Pull request alert summary

Issue	Status
Install scripts	⚠️ 10 issues
Native code	✅ 0 issues
Bin script shell injection	✅ 0 issues
Unresolved require	✅ 0 issues
Invalid package.json	✅ 0 issues
HTTP dependency	✅ 0 issues
Git dependency	✅ 0 issues
Potential typo squat	✅ 0 issues
Known Malware	✅ 0 issues
Telemetry	✅ 0 issues
Protestware/Troll package	✅ 0 issues

---

📊 Modified Dependency Overview:

➕ Added Package	Capability Access	+/- Transitive Count	Publisher
jest-it-up@2.2.0	filesystem, shell, environment	+10	rbardini
depcheck@1.4.3	eval, filesystem, environment	+41	rumpl
rimraf@5.0.0	filesystem, environment	+6	isaacs
typedoc@0.24.1	network, filesystem, environment	+9	typedoc-bot

⬆️ Updated Package	Version Diff	Added Capability Access	+/- Transitive Count	Publisher
@lavamoat/allow-scripts@2.3.0	1.0.6...2.3.0	shell, environment	+16/-15	kumavis
@metamask/eslint-config-jest@11.1.0	9.0.0...11.1.0	None	+97/-111	metamaskbot
@metamask/eslint-config-typescript@11.1.0	9.0.1...11.1.0	None	+96/-110	metamaskbot
@metamask/eslint-config-nodejs@11.1.0	9.0.0...11.1.0	None	+86/-96	metamaskbot
prettier-plugin-packagejson@2.4.3	2.2.17...2.4.3	shell, environment	+15/-16	matzkoh
@metamask/eslint-config@11.1.0	9.0.0...11.1.0	None	+84/-93	metamaskbot
ts-node@10.9.1	10.7.0...10.9.1	None	+8/-8	cspotcode
eth-rpc-errors@4.0.3	4.0.2...4.0.3	None	+1/-1	rekmarks
eslint-config-prettier@8.8.0	8.5.0...8.8.0	None	+33/-47	lydell
eslint-plugin-prettier@4.2.1	3.4.1...4.2.1	None	+33/-48	jounqin
ts-jest@29.1.0	27.1.4...29.1.0	None	+100/-198	kul
eslint-plugin-import@2.27.5	2.26.0...2.27.5	None	+75/-81	ljharb
jest@29.5.0	27.5.1...29.5.0	None	+98/-190	simenb
eslint@8.38.0	7.32.0...8.38.0	environment	+32/-46	eslintbot
eslint-plugin-jsdoc@39.9.1	36.1.1...39.9.1	None	+38/-54	gajus
eslint-plugin-jest@27.2.1	24.7.0...27.2.1	filesystem	+44/-63	simenb
@types/jest@29.5.0	26.0.24...29.5.0	eval, environment	+16/-12	types
@typescript-eslint/parser@5.58.0	4.33.0...5.58.0	None	+38/-59	jameshenry
@typescript-eslint/eslint-plugin@5.58.0	4.33.0...5.58.0	None	+43/-62	jameshenry

🚮 Removed packages: @types/node@17.0.23, prettier@2.6.2

[ritave]

@Mrtenz does the breakage actually break the package being able to run on v14, or is it just us officially saying "we don't do v14 issue support anymore"

[Mrtenz]

@Mrtenz does the breakage actually break the package being able to run on v14, or is it just us officially saying "we don't do v14 issue support anymore"

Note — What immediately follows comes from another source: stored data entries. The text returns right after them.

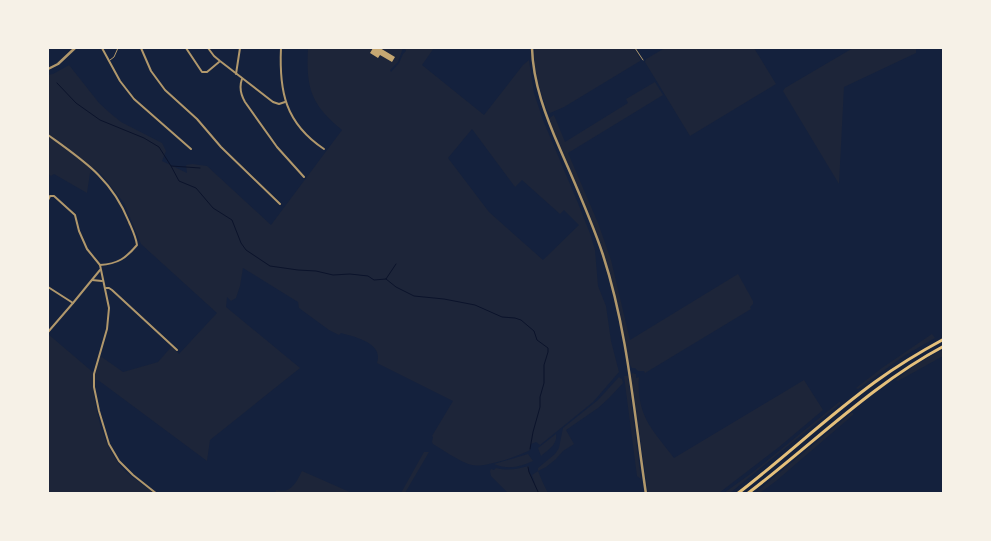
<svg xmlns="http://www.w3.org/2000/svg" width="991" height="541" viewBox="0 0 991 541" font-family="Ubuntu,sans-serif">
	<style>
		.green { fill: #1d2539; fill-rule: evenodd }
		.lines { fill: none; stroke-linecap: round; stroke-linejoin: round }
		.stream { stroke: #0b132b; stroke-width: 1 }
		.building { fill: #c6a872 }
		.service { stroke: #b1986c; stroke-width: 1 }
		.minor { stroke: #b1986c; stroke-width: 2 }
		.tertiary { stroke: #b1986c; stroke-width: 2.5 }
		.trunk { stroke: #e5c07b; stroke-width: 3 }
	</style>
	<rect width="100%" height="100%" fill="#14213d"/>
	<g class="green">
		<path d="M308 48H403L398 62 390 70 391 72 399 63 403 54 406 51 405 48H434L422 65 484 115 523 65 529 60 534 93 543 120 578 203 591 236 595 250 598 286 606 306 611 341 619 372 593 402 540 445 536 442 531 444 530 447V450C519 456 484 468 472 465 462 463 443 450 433 444L432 442 433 437 432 436 453 401 377 363C384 343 355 337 341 333L339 335 329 330 299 308 298 302 243 268 240 286 236 298 231 301 227 297 226 307 300 368 210 440 207 461 98 380H93C94 409 104 451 127 473 136 480 146 487 155 493H48V334L95 374 99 355 123 372 158 362 172 346 179 354 217 313 141 244 124 203 102 175 93 167 90 173 87 193 54 174 51 176 48 174V75L53 74 69 65 99 103 110 113 121 122 162 143 166 151 162 161 187 173 186 165 192 164 207 166 271 225 342 130C310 104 306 87 308 48ZM472 129 515 187 522 180 560 214 564 210 579 225 543 260 489 212 448 158Z"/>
		<path d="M535 48H634L640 59V61L564 107 550 113 547 110C541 94 531 64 535 48Z"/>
		<path d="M665 48H754L776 84 690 136 645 62 646 59Z"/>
		<path d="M853 48H916V53L844 87 839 184 783 91 785 88Z"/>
		<path d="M655 82 663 95 568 153 598 223 611 260 630 340 738 274 753 301V304L750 307 751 309 645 373 644 371H638L635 368H632L629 363C622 320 613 278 598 236 584 197 563 159 549 119L551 117 554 115 565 142 628 103 626 99Z"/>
		<path d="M932 334 935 338 904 356 858 389 856 388 882 368Z"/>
		<path d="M943 350V356L898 381 896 380C910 368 927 357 943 350Z"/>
		<path d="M632 373 636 374V378L639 377C638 388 639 401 643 412 649 429 663 443 674 458L804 380 823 410 779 447 719 493H648L631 375Z"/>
		<path d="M624 376H628L641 479 637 476Z"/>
		<path d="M619 377 622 379 623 383 609 398 598 408 566 430 574 444 563 451 556 459 546 467 538 471 543 483 548 493H508L491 476 490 471 491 469 494 470 496 468C508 471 517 469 529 466L528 470 535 484 532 475 538 471V468L555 454 559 448 563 428 598 400Z"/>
		<path d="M839 402H840V404L730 493H724L753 472Z"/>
		<path d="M851 413H853V415L776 481 760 493H755Z"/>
		<path d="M556 434C558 444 548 450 541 456L538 448Z"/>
		<path d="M424 452H429L405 493H401Z"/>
		<path d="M528 454 533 461C520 467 508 470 494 464Z"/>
		<path d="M302 471 352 493H275L276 490C291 494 296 483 302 471Z"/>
	</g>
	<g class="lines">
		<g class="stream">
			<path d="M57 83 76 103 100 120 144 138 159 147 171 166 200 168"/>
			<path d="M171 166 179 181 196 188 213 208 232 220 241 243 246 250 270 266 298 270 316 271 333 275 350 274 368 276 374 280 386 279 396 264"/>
			<path d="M386 279 396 287 414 296 444 299 475 305 502 317 515 318 521 320 534 331 537 340 548 348V352L544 365V383L540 397V407L533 432 530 449"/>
			<path d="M528 467 529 472 539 494"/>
		</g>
	</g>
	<path class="building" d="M373 48H380L395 57 392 62 380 55 378 58 370 53Z"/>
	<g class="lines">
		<g class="service">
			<path d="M635 48 643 60"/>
			<path d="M110 60 114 57 118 48"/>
		</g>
		<g class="minor">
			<path d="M102 48 120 81 134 99 191 149"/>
			<path d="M141 48 151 71 165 90 197 119 221 147 280 204"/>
			<path d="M186 48 202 72H207L219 62"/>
			<path d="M208 48 214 56 220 61 273 102 279 104 285 102"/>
			<path d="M281 48C279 91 285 123 324 149"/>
			<path d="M236 74 240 48"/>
			<path d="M242 79C239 87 241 95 245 102L277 147 304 177"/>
			<path d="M48 135C84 161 112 179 129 222 132 229 136 237 137 245 126 258 118 264 100 265"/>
			<path d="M48 200 50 196H54L75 215 79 231 87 249 100 265"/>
			<path d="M100 265 109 308 107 329 94 374V387L99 411 109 444 119 461 133 475 157 494"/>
			<path d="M92 280 102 281"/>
			<path d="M48 287 73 303"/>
			<path d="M106 288H109L112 290 177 350"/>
			<path d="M48 332 73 303 100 270"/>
		</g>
		<g class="tertiary">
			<path d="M532 48C533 83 546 117 560 149 575 184 591 219 603 255 628 332 634 414 646 494"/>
			<path d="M48 69 58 64 75 48"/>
		</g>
		<g class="trunk">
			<path d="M737 494C784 458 827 417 875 382 897 366 920 352 944 339"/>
			<path d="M747 494C813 444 871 385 944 346"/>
		</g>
	</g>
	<rect width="991" height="541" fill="none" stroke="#f6f1e7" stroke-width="98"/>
</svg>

It actually breaks the package for Node.js 14, as I've updated the requirement in package.json. Node.js 14 is EOL at the end of April, and we're working on bumping everything to use 16.

[mcmire]

Should we hold off on bumping this? Mobile still uses Node 14, and we haven't bumped the Node version across libraries yet (I'm guessing for that reason). Although it sounds like based on a thread in #metamask-dev that mobile is working on this. @Gudahtt do you know anything about this? Also forgive me if there's context I'm missing for this PR.

[FrederikBolding]

We want to start bumping all packages to Node 16 since 14 is EOL at the end of April (if not now, then in a few weeks).

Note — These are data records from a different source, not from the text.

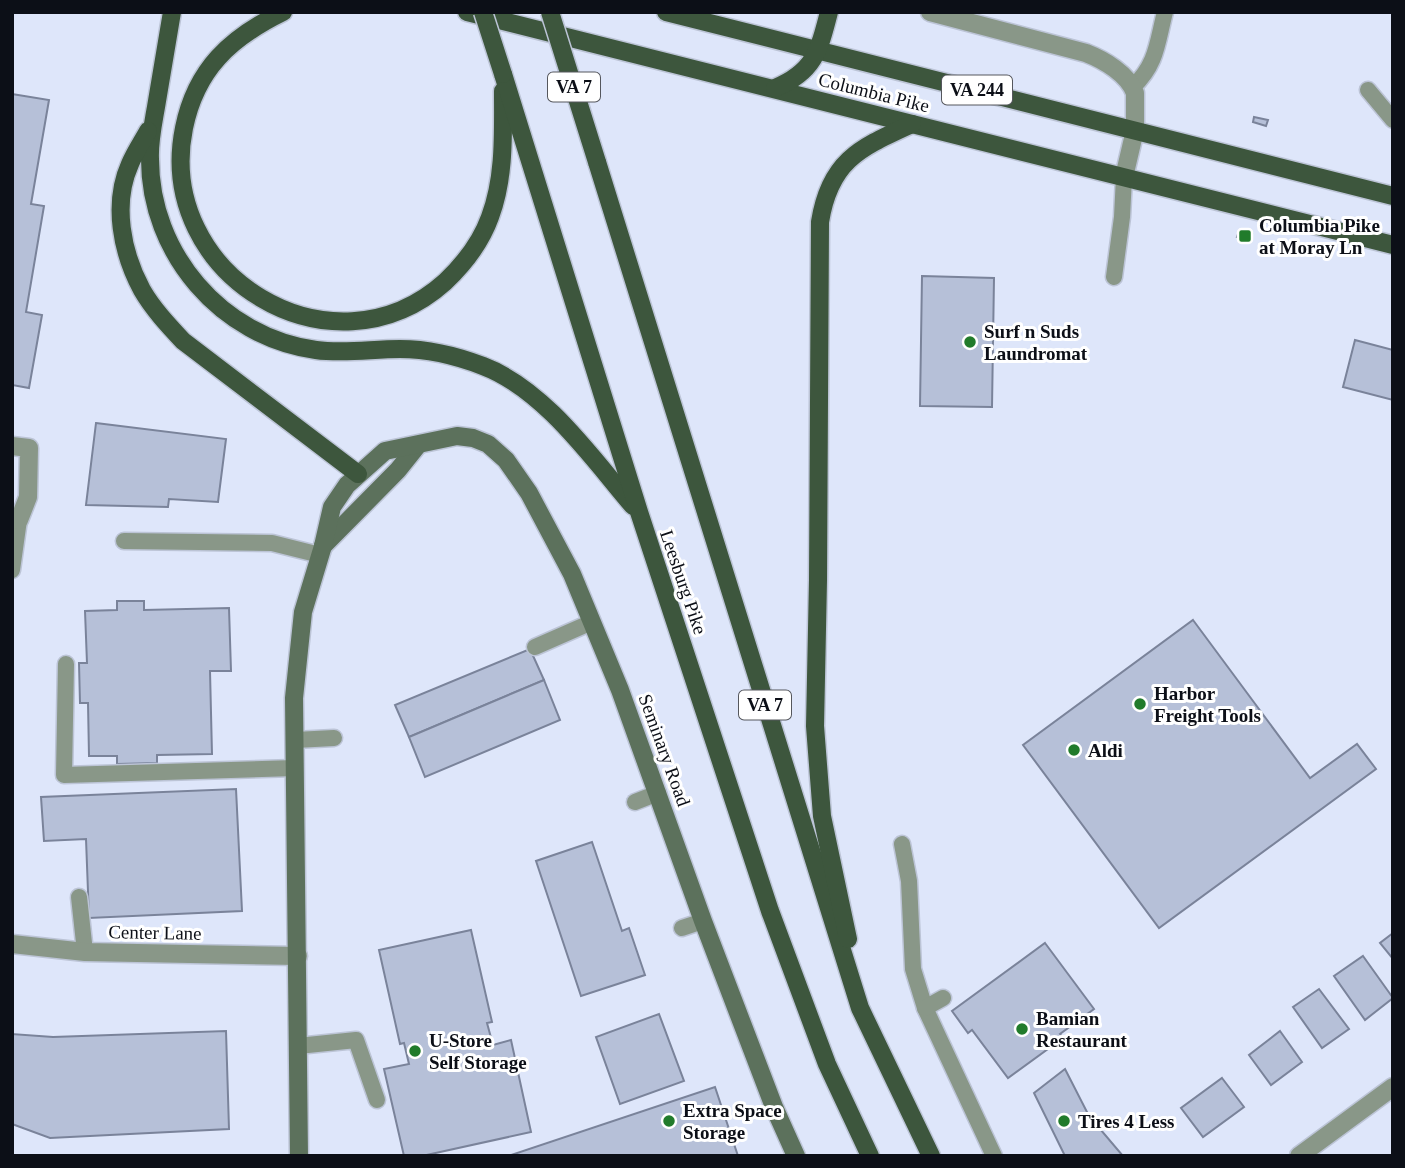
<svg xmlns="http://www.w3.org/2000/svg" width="1405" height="1168" font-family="Georgia,serif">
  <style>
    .building { fill: #b6c0d8; stroke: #7a839a; stroke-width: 2 }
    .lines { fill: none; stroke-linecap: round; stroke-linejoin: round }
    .lane-casing { stroke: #bcc4d6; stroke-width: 19 }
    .street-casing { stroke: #bcc4d6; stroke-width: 21 }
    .secondary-casing { stroke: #bcc4d6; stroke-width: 21 }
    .primary-casing { stroke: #bcc4d6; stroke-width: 21 }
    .lane { stroke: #899788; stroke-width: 16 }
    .street { stroke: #899788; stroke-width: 18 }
    .secondary { stroke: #5c715c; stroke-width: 18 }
    .primary { stroke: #3d563d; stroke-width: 18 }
    .primary-bridge-casing { stroke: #bcc4d6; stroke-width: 21; stroke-linecap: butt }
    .primary-bridge { stroke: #3d563d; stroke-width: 18 }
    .poi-dot { fill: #217b2b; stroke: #fff; stroke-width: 2.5 }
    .labels { text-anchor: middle; stroke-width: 6; stroke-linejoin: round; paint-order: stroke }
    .shield { fill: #fff; stroke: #55575d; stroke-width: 2 }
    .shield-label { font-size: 18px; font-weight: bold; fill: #0c0f17 }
    .street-label { font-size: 19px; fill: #0c0f17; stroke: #fff }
    .poi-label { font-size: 19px; font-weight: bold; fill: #0c0f17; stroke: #fff; text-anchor: start }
  </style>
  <rect width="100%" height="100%" fill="#dee6fa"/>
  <g class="building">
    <path d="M12,94L49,100L31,204L44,206L26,312L42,315L29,388L12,385Z"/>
    <path d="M1254,117L1268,120L1266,126L1253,122Z"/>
    <path d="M1239,231L1252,234L1251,240L1237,237Z"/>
    <path d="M922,276L994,278L992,407L920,406Z"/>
    <path d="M1355,340L1393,350V400L1343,387Z"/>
    <path d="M96,423L226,439L218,502L169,499L168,507L86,505Z"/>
    <path d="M117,601H144V610L229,608L231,671H210L212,754L157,755V763L117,764V756H89L88,703H80L79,663H87L85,611L117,610Z"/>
    <path d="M1193,620L1310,778L1357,744L1376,769L1159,928L1023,745Z"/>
    <path d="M530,649L544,680L409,737L395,705Z"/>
    <path d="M544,680L560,720L425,777L409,737Z"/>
    <path d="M236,789L242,911L89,918L86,839L44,841L41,797Z"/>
    <path d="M592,842L622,931L629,928L645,975L581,996L536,861Z"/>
    <path d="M471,930L492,1022L487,1023L493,1045L511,1040L531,1132L422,1156H404L384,1069L409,1064L404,1043L400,1044L379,950Z"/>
    <path d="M1393,933V959L1380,943Z"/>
    <path d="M1045,943L1094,1009L1060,1034L1063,1038L1008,1078L972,1030L968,1033L952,1011Z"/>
    <path d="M1363,956L1393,998L1365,1020L1334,976Z"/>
    <path d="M1319,989L1349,1029L1322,1048L1293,1007Z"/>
    <path d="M659,1014L684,1081L620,1104L596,1037Z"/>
    <path d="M226,1031L229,1129L50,1138L12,1124V1034L53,1037Z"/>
    <path d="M1280,1031L1302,1062L1271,1085L1249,1055Z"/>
    <path d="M1065,1069L1089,1116L1123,1156H1065L1034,1093Z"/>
    <path d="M1222,1078L1244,1107L1203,1137L1181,1108Z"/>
    <path d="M715,1087L738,1156H508Z"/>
  </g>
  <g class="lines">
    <g class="lane-casing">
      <g id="lane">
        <path d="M1133,87C1157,64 1157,43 1165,12"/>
        <path d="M1368,90L1393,120"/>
        <path d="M1114,277L1122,217L1124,177"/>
        <path d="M124,541L272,543L320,555"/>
        <path d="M12,570L19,520"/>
        <path d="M535,647L592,622"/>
        <path d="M66,664L64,775L295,768"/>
        <path d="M295,740L334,738"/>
        <path d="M635,802L658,793"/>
        <path d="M902,844L909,881L913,969L925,1008L994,1156"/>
        <path d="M79,897L85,952"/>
        <path d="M682,928L703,921"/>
        <path d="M925,1008L943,998"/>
        <path d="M298,1046L356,1040L377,1100"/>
      </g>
    </g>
    <g class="street-casing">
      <g id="street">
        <path d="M930,12L1086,53C1104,60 1128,74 1135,93V130L1124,177"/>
        <path d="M12,446L29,448L28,497L19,520L12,518"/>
        <path d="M12,944L85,952L298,956"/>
        <path d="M1299,1156L1393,1087"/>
      </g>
    </g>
    <g class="secondary-casing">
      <g id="secondary">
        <path d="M323,546L398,470L418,445"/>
        <path d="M299,1156L294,698L303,612L323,546L332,507L347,485L385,451L457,436L473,438L488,444L506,460L529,493L572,574L620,690L703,921L774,1107L796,1156"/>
      </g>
    </g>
    <g class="primary-casing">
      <g id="primary">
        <path d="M172,12C167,42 162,72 157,101C154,120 149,140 150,159C150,253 221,337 316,350C344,354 372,349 400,349C428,349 457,356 483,366C544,389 592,458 633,506"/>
        <path d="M283,12C230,38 196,69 184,128C154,275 332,383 445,282C464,264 481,242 490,217C505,177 503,133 503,91"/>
        <path d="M467,12L1393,245"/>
        <path d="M666,12L1393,196"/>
        <path d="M503,74L639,512L770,911L827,1064L870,1156"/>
        <path d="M775,88C814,72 819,51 829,12"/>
        <path d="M148,131C142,142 135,152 130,164C112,204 122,253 142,290C153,309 168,325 183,341L358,474"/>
        <path d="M597,162L860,1008L931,1156"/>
        <path d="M848,939L822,816L815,726L818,580L820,222C830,160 860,148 912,124"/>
      </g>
    </g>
    <use href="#lane" class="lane"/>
    <use href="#street" class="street"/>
    <use href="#secondary" class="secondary"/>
    <use href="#primary" class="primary"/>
    <g class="primary-bridge-casing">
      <g id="primary-bridge">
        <path d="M483,12L503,74"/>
        <path d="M550,12L597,162"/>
      </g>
    </g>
    <use href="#primary-bridge" class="primary-bridge"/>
  </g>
  <g class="poi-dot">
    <rect x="1238" y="229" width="14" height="14" rx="3.5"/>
    <circle cx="970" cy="342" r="7"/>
    <circle cx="1140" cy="704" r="7"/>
    <circle cx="1074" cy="750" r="7"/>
    <circle cx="1022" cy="1029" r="7"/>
    <circle cx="415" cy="1051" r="7"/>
    <circle cx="669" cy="1121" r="7"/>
    <circle cx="1064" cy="1121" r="7"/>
  </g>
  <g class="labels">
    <g class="shield">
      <rect x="548" y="72.5" width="52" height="29" rx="5"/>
      <rect x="942" y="75.5" width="70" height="29" rx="5"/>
      <rect x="739" y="690.5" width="52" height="29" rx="5"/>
    </g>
    <g class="shield-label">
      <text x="574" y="93">VA 7</text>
      <text x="977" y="96">VA 244</text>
      <text x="765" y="711">VA 7</text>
    </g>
    <g class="street-label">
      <text transform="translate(874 92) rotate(14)" y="7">Columbia Pike</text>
      <text transform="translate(684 582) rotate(71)" y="7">Leesburg Pike</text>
      <text transform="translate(665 750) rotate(70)" y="7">Seminary Road</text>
      <text transform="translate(155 932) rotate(1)" y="7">Center Lane</text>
    </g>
    <g class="poi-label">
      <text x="1259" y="232">Columbia Pike<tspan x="1259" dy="22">at Moray Ln</tspan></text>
      <text x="984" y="338">Surf n Suds<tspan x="984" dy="22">Laundromat</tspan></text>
      <text x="1154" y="700">Harbor<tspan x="1154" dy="22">Freight Tools</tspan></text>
      <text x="1088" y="757">Aldi</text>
      <text x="1036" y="1025">Bamian<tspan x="1036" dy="22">Restaurant</tspan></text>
      <text x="429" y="1047">U-Store<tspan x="429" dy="22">Self Storage</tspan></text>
      <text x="683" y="1117">Extra Space<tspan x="683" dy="22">Storage</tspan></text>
      <text x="1078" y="1128">Tires 4 Less</text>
    </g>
  </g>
  <rect width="1405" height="1168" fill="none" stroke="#0c0f17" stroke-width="28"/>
</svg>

Since this package is rarely updated it seems fine to me to update it even if mobile can't use the changes instantly (bumping core for example would be a different story). Regardless though, from what Mark told me, mobile is a few weeks away from having Node 16.

[mcmire]

Ah okay. Gotcha. That makes sense then. Just wanted to make sure no one was surprised by this. I agree that this package isn't updated that often. We are about to replace web3-provider-engine with json-rpc-engine and friends in core, but we can certainly use the existing version for the time being as it does serve our purpose fine and then upgrade later when we bump all the core packages to Node 16.